Funny, the comment types here are the same as on Youtube:
- “I still run Android and it is totally fine, will never switch Android just got worse!”
- “Well, money”
- “Companies need to support phones longer”
- “I just use LineageOS on that device”
- Misinformation
Google develops Android, but vendors fork Android. Google can’t update Samsung’s Android because they’re not the same code base. The situation is not dissimilar to the relationship between Debian and Pop_OS, or Arch and CachyOS. Google (Debian, Arch) can patch their repos and distribution, but if Pop and Cachy update their copies, their users won’t get any updates.
Out of frustration about this, Google is pulling more and more stuff into Google Play Services, like the Chrome runtime, the location framework, contact tracing, you name it. Many open source enthusiasts absolutely hate that, but it’s a direct result of vendors not applying freely available patches to their ROMs.
Google offered (and to some extent still offers) to make updates for vendors, but almost nobody bought phones that came with their ROMs. Vendors didn’t want Google’s ROM because their software is the only reason to pick their glass bricks over their competitor’s. That’s why only cheap, pretty shit budget phones still carry Google’s ROM these days.

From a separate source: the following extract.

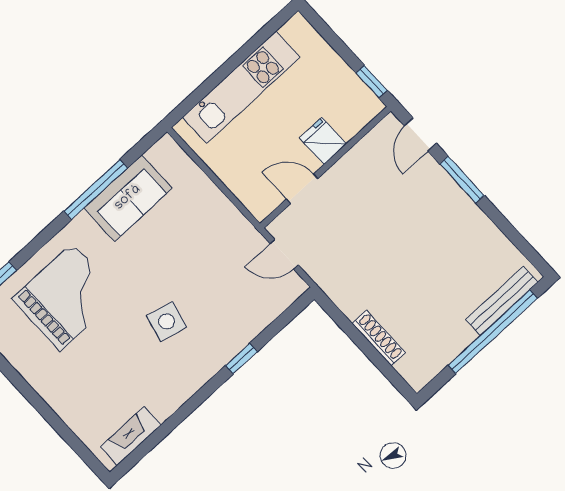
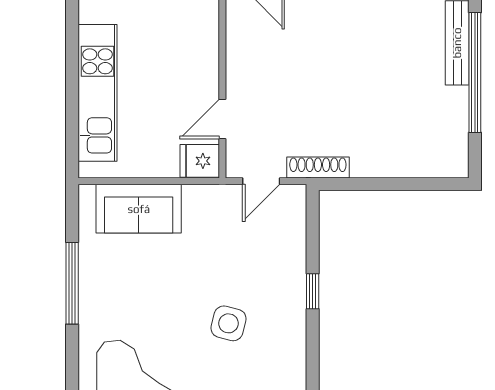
fridge: (323, 141) -> (200, 161), moved
sofa: (128, 198) -> (139, 209), moved, turned 90
shoe rack: (379, 338) -> (318, 168), moved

With GSIs, Google did actually write a HAL that should make binary drivers compatible across versions. The custom ROM I’m currently using doesn’t even seem to package these drivers, they’re left in the /vendor partition and loaded like normal. Some drivers need to be linked against the specific kernel because they’re devices Google hasn’t thought to make an abstraction layer for yet, but things like camera drivers are now decoupled.
This is why GSIs exist in the first place. Unfortunately, the lack of upstream kernel code from companies like Qualcomm means that power management and some other hardware is completely broken if you just flash a GSI on a random phone.
A big problem with specifically Samsung phones is that Samsung refuses to load their camera firmware if you’ve unlocked the bootloader on some phones. The entire OS is designed to make the camera work regardless of ROM image, but Samsung chooses to sabotage alternative ROMs anyway. Google can’t fix that.